Once we’ve identified the member, we need to validate the provider. Documents often contain incomplete or slightly incorrect provider details—maybe just a last name and a city, or a different address listed on the medical record vs. the address in our system. We tackle this the following way:

Geocoding: Using Oscar’s Geocoder to turn whatever address info we have into coordinates, even if it means gradually dropping fields (from street to city to zip) until we get a hit.
Progressive Search: Running wider and wider radius searches (1, 5, 10, 20, 50 miles) against our provider database until we find at least one plausible match.
De-duplication: Packaging results as structured, de-duplicated objects, so we can confidently link the document to the right provider.

Looking up claims

After retrieving a list of candidate members and validated providers, we are ready to look for matching claims.

Comprehensive Claim Search: With our list of candidate member IDs, provider NPIs/TINs, and the extracted date-of-service range, we run a resilient claim lookup. This process:

Tries all sensible combinations of member, provider, and date filters, starting with the exact member match or high confidence member matches.
Deduplicates by claim lineage, returning only the root claim(s) to avoid confusion with reversals or adjustments.
Short-circuits and returns as soon as a confident match is found.

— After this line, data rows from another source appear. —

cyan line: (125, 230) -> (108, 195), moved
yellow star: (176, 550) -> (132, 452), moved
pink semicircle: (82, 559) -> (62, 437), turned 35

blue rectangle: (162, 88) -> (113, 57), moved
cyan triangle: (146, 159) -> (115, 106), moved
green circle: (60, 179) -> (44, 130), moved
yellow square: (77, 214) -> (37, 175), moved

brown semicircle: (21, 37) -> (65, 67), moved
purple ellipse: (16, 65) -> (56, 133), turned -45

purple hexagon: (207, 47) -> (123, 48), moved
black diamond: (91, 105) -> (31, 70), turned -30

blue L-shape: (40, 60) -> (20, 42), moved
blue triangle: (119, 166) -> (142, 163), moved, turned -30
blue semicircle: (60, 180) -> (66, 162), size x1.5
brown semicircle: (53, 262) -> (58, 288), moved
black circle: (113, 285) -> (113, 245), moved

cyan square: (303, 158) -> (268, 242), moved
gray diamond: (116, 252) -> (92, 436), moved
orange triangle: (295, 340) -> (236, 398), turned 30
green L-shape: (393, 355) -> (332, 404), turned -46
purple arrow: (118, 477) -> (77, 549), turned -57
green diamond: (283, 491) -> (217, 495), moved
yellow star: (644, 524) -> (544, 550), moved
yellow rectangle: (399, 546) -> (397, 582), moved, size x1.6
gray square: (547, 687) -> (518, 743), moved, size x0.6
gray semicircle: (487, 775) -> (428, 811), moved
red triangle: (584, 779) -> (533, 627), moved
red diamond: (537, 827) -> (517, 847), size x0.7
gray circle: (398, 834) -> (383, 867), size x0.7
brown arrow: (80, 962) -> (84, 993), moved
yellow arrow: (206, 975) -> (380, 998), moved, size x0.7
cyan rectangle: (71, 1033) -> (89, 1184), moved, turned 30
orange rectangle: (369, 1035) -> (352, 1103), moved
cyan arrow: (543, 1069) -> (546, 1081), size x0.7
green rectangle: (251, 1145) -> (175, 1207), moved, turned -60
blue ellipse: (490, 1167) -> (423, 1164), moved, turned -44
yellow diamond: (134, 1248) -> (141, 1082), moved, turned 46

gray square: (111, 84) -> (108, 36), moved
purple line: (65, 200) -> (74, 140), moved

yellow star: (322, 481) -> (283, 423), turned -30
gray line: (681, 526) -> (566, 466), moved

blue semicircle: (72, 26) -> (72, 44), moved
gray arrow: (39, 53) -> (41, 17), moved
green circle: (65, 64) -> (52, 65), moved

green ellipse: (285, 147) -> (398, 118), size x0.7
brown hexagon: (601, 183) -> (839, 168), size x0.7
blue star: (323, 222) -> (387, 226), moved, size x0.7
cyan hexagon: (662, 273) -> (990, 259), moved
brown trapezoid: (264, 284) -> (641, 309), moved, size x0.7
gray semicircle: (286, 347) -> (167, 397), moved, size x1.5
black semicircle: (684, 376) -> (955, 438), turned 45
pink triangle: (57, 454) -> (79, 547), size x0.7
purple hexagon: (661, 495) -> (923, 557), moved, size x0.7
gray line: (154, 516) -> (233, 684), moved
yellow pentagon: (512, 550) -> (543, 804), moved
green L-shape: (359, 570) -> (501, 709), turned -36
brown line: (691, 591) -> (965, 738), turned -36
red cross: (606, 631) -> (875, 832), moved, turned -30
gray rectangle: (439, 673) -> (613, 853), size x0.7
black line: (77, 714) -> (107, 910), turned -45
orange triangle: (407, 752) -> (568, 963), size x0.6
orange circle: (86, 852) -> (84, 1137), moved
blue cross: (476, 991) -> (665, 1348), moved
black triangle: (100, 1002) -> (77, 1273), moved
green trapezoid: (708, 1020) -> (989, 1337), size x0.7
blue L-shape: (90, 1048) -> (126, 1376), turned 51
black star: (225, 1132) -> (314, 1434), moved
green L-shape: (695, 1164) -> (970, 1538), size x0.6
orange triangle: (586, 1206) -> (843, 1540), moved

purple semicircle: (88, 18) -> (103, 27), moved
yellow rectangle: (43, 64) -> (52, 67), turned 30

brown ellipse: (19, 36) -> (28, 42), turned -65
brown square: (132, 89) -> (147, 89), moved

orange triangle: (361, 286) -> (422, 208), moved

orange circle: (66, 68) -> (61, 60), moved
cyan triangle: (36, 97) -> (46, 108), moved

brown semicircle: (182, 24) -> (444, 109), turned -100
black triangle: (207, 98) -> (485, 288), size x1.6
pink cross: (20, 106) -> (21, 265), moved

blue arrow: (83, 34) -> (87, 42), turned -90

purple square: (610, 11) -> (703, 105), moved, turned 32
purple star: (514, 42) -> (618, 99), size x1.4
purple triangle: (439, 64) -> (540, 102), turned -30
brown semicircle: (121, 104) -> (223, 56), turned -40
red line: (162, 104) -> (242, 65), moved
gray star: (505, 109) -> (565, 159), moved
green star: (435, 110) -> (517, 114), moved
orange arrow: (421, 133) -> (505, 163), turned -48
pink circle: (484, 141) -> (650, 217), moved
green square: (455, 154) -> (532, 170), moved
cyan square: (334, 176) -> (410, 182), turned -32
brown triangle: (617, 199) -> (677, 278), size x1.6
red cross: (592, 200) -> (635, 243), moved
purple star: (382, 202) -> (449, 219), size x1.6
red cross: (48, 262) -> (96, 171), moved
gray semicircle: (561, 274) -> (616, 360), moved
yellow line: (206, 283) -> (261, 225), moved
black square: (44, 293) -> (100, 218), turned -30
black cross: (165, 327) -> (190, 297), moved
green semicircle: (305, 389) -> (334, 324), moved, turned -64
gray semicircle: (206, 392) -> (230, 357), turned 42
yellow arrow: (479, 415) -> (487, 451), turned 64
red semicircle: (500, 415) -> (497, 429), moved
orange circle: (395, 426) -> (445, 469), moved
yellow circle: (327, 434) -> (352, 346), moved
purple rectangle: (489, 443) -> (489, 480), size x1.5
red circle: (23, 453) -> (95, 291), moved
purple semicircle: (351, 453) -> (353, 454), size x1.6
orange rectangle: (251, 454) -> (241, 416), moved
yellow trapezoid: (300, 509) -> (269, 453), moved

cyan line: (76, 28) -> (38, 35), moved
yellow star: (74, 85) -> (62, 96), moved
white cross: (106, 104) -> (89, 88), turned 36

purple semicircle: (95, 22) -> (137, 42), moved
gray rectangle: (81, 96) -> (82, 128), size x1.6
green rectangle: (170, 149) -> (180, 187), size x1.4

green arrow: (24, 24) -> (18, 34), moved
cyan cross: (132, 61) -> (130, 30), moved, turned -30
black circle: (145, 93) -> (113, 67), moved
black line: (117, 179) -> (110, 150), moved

Traceability: Throughout the process, we log every step and capture all intermediate results in a trace object, making it easy to debug and audit the matching logic.

If at any point we lack enough information (for example, if the document is missing both a member ID and a service date), we gracefully skip the claim lookup and return an empty result, ensuring that only high-confidence matches are surfaced to downstream systems. Only when the system passes those checks do we tag the document and route it to the right workflow.

Designed to be reused

We initially built this system for our Special Investigations Unit team, which investigates potential fraud, waste, and abuse. But because we structured it using shared infrastructure, it’s already paying dividends elsewhere.

For example, Oscar’s Utilization Management team often receives pre-claim documents that don’t have claim IDs. Thanks to the tagging built into our triage system, they can now identify the right member automatically, without manual review.

Another unexpected use case: identifying checks. Members sometimes send paper checks that get scanned into the same system. We can use the same extraction pipeline to match those checks to the right member.

What we’ve learned so far

A few lessons stood out along the way:

Extraction is easy. Validation is hard. AI can pull names and dates. But matching them correctly requires smart logic and clean internal architecture with resilient fallbacks as detailed above.
AI often outperforms humans at classifying document types. We found that in many cases, the model was better than people at telling whether a document was a medical record, especially when human labels were vague or incorrect. When we dug into the 7% of documents that GPT classified as medical records that Oscar hadn’t, we found that the documents were in fact medical records, but had been classified based on their intent by humans, leading to mis-classification. By decoupling our classification of document type and intent, we can more cleanly classify document types.

What’s next

We’re just beginning to explore what else this system can do. With the core tagging and routing infrastructure in place, we’re exploring new use cases across our operations—from claims and payments to care management and member support.

We’re also working with our provider partners to encourage more structured submissions, like standardized cover sheets. But in the meantime, this model helps us bridge that gap.